On Saturday I marched, as my union had asked me to, against the current government's austerity programme. It seems somewhere between 100,000 and 150,000 other people did something similar in London, and a few tens of thousands elsewhere. In a country of 60 million, I suppose that's not that impressive, though it is a little more in a city around a tenth of that. On the march, I met some ex-students who seemed a little surprised I was there, though I think at least some of them must have seen me on a picket line earlier in the year. I think they were surprised because I haven't always been very supportive of forms of direct action they've been involved in; I wasn't particularly enthusiastic about UCL's 2010 Occupation, for example, which, whatever you thought of the Government higher education policies it opposed, seemed to have quite the wrong target and to be far too late; how, exactly, was inconveniencing UCL going to stop the coalition government increasing the amount graduates have to pay back once they've found work?
All this is by way of lengthy and digressive introduction to David Runciman's recent LRB piece on the Occupy movement. Occupy seems to me, and I should say here that this impression has been acquired at a distance, much of a piece with this kind of direct action, a sense reinforced by Runciman's careful but caustic deconstruction of the vacuous "we are the 99%" slogan. Political success, at least in the quasi-democracies we're familiar with, is about the mobilization of a sufficiently threatening coalition, and if 99% of us have consistently failed to manage to be a sufficiently threatening coalition over the past thirty-odd years, then that's presumably not because we couldn't be relied on to outnumber the other lot, to be sufficiently threatening. Instead, the problem is more likely to be do with drawing us together into a coalition; as Runciman points out, 99% results in favour of something are the marker of elections that weren't decided at the polls. The idea that there is a majority of that size in favour of something is naive, has failed to understand the circumstances of politics. Coalitions have to be built, built and then held together till their power can be applied to force whatever policy or programme they've been united behind through, typically in electoral contests but sometimes on the streets. Such agreement as can be found, given the inevitability of substantive disagreement, both moral and on the basis of interests, class and otherwise, will need to be used, and there's more or less nothing 99% of the population agree on; the desirability of continuing breathing, perhaps, and probably not much more.
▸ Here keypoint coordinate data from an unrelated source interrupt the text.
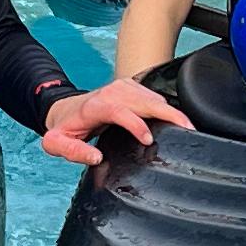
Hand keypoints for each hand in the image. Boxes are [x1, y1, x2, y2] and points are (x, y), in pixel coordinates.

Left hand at [40, 75, 187, 166]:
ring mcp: (123, 87)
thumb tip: (95, 158)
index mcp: (95, 106)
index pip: (119, 110)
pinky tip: (177, 121)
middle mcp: (112, 92)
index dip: (136, 124)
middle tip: (188, 130)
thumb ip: (72, 151)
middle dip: (168, 114)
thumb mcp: (56, 143)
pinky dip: (168, 108)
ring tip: (189, 128)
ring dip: (172, 112)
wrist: (65, 108)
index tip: (149, 140)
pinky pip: (154, 96)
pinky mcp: (132, 87)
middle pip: (145, 100)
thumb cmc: (65, 127)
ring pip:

And what did Occupy achieve, after all? For all that it was supposed to represent the 99%, it never got the 100,000 people on the streets that the TUC, with its membership slightly more than 10% of the UK population, could. Occupy and their ilk are hardly alone in this failure to understand what politics is, though; in fact, insofar as I have a professional project, it could be thought of as trying to reiterate, over and over again, how important the distinctive character of politics is for prescriptions about it. It's central to my tediously lengthy, almost obsessive and thus far largely ignored campaign against G. A. Cohen, for example, though he's far from the only offender. I've recently been reading a fair amount of contemporary republicanism, and it's full of it. Richard Dagger wants to shrink cities so as to make them amenable to being governed by something like the New England townhall meetings mythologised by Tocqueville; presumably he's less enthusiastic about the Salem witchtrails. Philip Pettit thinks that a central reform we need to enact in order to protect minorities against domination is to recreate the US Supreme Court across the world; maybe the Supreme Court's silence in the face of slavery or destruction of attempts to regulate the labour market in the Lochner era passed him by.
Neither has thought about what politics is actually like. In Dagger's case, he's forgotten that the small, homogeneous communities those governmental forms flourished in were sexist, racist, and subject to all kinds of vicious public surveillance; in Pettit's, he seems to think that the really important victims of domination in our world are the sort of people that the top echelons of the legal profession, elderly, mainly white and mainly male, are instinctively sympathetic to. On the basis of their work, contemporary republicanism seems to be little more than the delivery platitudes about the desirability of community and minority rights, as if there was nothing to be asked about the advantages of a little discord or of the people, rather than a subset of them, ruling, sometimes leavened with some slightly odd claims about a third theory of liberty. It's hardly Rousseau and his deliciously provocative claims about being forced to be free, all tied up with an awareness of the difficulty of sustaining a political community, of its costs, of the liberties that cannot continue to be held. It's probably not coincidental that neither Pettit nor Dagger are very good readers of Rousseau. They've none of his sense of who his enemies are, of his resentments. Knowing who your enemies are, though, is central to a political project; you need to pick your fights, and win them. As Schumpeter put it,the "psycho-technics of party management and party advertising, slogans and marching tunes [are] the essence of politics": without them, you don't mobilise. Occupy are at least in illustrious company in not seeing that.